Actually on second thought, I will just remain with the KVM patch (that Paolo was nice enough to already queue).
and not do this QEMU patch. This is because why will we want to prevent guest from specifying target C-State if he is exposed with MWAIT?
I don’t see a reason we should prevent that. Do you?

The only thing which does looks a bit weird to me is that it seems QEMU always expose extensions support even if host don’t support it.
That I don’t quite understand why. Maybe Paolo knows.

-Liran
Joao Martins April 16, 2019, 7:16 p.m. UTC | #6
On 4/16/19 4:40 PM, Liran Alon wrote:
>> On 16 Apr 2019, at 18:21, Liran Alon <liran.alon@oracle.com> wrote:
>>> On 15 Apr 2019, at 21:17, Sean Christopherson <sean.j.christopherson@intel.com> wrote:
>>> On Mon, Apr 15, 2019 at 06:45:26PM +0300, Liran Alon wrote:
>>>
>>> Technically, I think this is a Qemu bug.  KVM reports all zeros for
>>> CPUID_MWAIT_LEAF when userspace queries KVM_GET_SUPPORTED_CPUID and
>>> KVM_GET_EMULATED_CPUID.  And I think that's correct/desired, supporting
>>> MONITOR/MWAIT sub-features should be a separate enabling patch set.
>>
>> At some point in time Jim added commit df9cb9cc5bcd ("kvm: x86: Amend the KVM_GET_SUPPORTED_CPUID API documentation”)
>> which added the following paragraph to documentation:
>> "Note that certain capabilities, such as KVM_CAP_X86_DISABLE_EXITS, may
>> expose cpuid features (e.g. MONITOR) which are not supported by kvm in
>> its default configuration. If userspace enables such capabilities, it
>> is responsible for modifying the results of this ioctl appropriately.”
>>
>> It’s indeed not clear what it means to “modify the results of this ioctl *appropriately*” right?

> Provided information
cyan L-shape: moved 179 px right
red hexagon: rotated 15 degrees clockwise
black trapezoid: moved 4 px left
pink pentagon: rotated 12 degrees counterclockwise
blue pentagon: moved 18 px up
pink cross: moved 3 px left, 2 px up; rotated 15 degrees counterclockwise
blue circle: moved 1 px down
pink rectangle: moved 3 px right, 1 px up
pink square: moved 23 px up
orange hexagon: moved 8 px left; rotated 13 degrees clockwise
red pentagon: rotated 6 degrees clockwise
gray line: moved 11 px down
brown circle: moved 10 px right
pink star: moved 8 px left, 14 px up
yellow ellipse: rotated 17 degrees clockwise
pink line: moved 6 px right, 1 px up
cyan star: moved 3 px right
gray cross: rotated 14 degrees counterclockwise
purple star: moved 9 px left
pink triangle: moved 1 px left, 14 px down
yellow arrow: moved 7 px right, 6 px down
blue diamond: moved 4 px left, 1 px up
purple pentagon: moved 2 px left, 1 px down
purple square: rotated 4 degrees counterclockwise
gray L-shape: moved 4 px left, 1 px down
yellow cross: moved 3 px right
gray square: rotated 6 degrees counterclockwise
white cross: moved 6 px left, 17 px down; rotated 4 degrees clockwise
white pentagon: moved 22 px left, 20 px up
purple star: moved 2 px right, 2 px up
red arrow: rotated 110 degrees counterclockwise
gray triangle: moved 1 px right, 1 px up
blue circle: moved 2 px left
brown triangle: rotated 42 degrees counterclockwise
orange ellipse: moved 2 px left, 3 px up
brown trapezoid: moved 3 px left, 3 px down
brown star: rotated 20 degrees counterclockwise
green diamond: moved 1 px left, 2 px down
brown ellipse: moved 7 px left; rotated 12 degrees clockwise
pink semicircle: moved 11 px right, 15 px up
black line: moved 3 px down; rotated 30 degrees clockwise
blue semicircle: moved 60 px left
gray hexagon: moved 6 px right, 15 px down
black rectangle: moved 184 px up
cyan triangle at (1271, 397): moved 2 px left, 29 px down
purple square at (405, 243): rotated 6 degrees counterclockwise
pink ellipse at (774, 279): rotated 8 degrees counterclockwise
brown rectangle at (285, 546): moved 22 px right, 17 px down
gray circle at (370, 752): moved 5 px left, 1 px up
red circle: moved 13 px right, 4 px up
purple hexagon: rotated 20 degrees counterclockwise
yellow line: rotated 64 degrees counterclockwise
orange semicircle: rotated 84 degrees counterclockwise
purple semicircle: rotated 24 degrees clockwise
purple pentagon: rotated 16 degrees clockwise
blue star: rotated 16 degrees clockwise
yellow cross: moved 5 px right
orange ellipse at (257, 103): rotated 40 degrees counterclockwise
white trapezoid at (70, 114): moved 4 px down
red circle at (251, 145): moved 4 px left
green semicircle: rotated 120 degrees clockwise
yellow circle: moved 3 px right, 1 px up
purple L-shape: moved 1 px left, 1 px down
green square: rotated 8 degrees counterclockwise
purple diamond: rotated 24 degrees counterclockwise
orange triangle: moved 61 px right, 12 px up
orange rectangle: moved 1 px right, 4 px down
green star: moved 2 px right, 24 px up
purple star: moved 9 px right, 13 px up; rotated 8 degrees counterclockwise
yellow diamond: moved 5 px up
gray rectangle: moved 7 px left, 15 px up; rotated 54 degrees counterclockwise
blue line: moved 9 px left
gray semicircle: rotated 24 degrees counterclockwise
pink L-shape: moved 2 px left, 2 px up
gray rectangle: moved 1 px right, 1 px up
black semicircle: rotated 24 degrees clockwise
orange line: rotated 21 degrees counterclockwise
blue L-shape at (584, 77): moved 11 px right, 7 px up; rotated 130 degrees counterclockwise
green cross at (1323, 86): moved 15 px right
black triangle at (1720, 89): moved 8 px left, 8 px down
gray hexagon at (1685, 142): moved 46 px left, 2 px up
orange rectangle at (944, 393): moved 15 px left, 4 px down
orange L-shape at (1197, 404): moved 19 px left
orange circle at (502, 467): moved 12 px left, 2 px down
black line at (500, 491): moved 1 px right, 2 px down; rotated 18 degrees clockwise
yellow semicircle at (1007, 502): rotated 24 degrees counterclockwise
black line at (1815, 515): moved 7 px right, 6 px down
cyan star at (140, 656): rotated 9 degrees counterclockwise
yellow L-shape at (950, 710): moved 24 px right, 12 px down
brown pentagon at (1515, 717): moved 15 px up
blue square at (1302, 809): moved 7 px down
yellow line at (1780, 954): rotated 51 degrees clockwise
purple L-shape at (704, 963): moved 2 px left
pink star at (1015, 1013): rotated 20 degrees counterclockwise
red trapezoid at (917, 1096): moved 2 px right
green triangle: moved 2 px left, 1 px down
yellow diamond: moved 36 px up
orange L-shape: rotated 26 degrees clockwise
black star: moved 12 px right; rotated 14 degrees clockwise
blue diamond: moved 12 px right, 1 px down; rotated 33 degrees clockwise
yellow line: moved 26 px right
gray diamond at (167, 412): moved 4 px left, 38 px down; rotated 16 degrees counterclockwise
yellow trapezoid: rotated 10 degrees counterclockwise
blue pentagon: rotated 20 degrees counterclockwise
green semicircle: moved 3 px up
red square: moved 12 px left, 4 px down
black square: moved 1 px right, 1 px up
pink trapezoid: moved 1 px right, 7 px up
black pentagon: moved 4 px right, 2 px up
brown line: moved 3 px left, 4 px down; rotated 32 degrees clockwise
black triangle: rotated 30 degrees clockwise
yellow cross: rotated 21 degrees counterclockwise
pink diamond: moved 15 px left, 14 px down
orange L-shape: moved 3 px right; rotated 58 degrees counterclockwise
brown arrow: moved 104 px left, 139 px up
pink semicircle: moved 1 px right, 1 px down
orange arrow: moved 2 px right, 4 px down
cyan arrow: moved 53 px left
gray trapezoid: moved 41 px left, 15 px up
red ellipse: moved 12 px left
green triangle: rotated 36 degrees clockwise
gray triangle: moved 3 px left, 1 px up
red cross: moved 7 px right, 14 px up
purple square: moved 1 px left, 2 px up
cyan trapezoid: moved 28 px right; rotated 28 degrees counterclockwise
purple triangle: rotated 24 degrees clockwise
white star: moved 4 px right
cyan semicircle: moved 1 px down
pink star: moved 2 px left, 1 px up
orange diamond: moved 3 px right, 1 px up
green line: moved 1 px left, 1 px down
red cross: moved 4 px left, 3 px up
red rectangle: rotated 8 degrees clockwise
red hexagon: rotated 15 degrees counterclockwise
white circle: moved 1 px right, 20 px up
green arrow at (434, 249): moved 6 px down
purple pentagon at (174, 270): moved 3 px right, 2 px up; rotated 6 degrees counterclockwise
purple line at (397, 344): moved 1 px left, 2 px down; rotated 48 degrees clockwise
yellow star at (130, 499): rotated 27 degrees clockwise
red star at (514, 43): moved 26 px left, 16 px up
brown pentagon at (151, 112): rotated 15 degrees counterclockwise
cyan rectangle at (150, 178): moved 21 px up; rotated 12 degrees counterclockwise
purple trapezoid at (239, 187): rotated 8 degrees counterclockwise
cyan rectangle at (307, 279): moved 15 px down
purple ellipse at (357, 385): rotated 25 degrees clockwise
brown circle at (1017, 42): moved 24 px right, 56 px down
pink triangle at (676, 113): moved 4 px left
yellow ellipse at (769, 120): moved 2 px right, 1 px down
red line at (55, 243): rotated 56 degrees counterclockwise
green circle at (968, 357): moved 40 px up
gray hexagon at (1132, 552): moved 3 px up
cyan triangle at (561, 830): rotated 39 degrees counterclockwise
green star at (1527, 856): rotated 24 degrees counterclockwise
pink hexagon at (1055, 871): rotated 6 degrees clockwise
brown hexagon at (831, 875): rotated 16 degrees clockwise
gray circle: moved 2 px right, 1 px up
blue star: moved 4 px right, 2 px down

> Written problem
Can you repeat the MWAIT thread word for word from "That I don’t" to "enabling patch set."? The listing is separate material, unrelated to the MWAIT thread.

> Solution for this exercise
That I don’t quite understand why. Maybe Paolo knows.

-Liran
Joao Martins April 16, 2019, 7:16 p.m. UTC | #6
On 4/16/19 4:40 PM, Liran Alon wrote:
>> On 16 Apr 2019, at 18:21, Liran Alon <liran.alon@oracle.com> wrote:
>>> On 15 Apr 2019, at 21:17, Sean Christopherson <sean.j.christopherson@intel.com> wrote:
>>> On Mon, Apr 15, 2019 at 06:45:26PM +0300, Liran Alon wrote:
>>>
>>> Technically, I think this is a Qemu bug.  KVM reports all zeros for
>>> CPUID_MWAIT_LEAF when userspace queries KVM_GET_SUPPORTED_CPUID and
>>> KVM_GET_EMULATED_CPUID.  And I think that's correct/desired, supporting
>>> MONITOR/MWAIT sub-features should be a separate enabling patch set.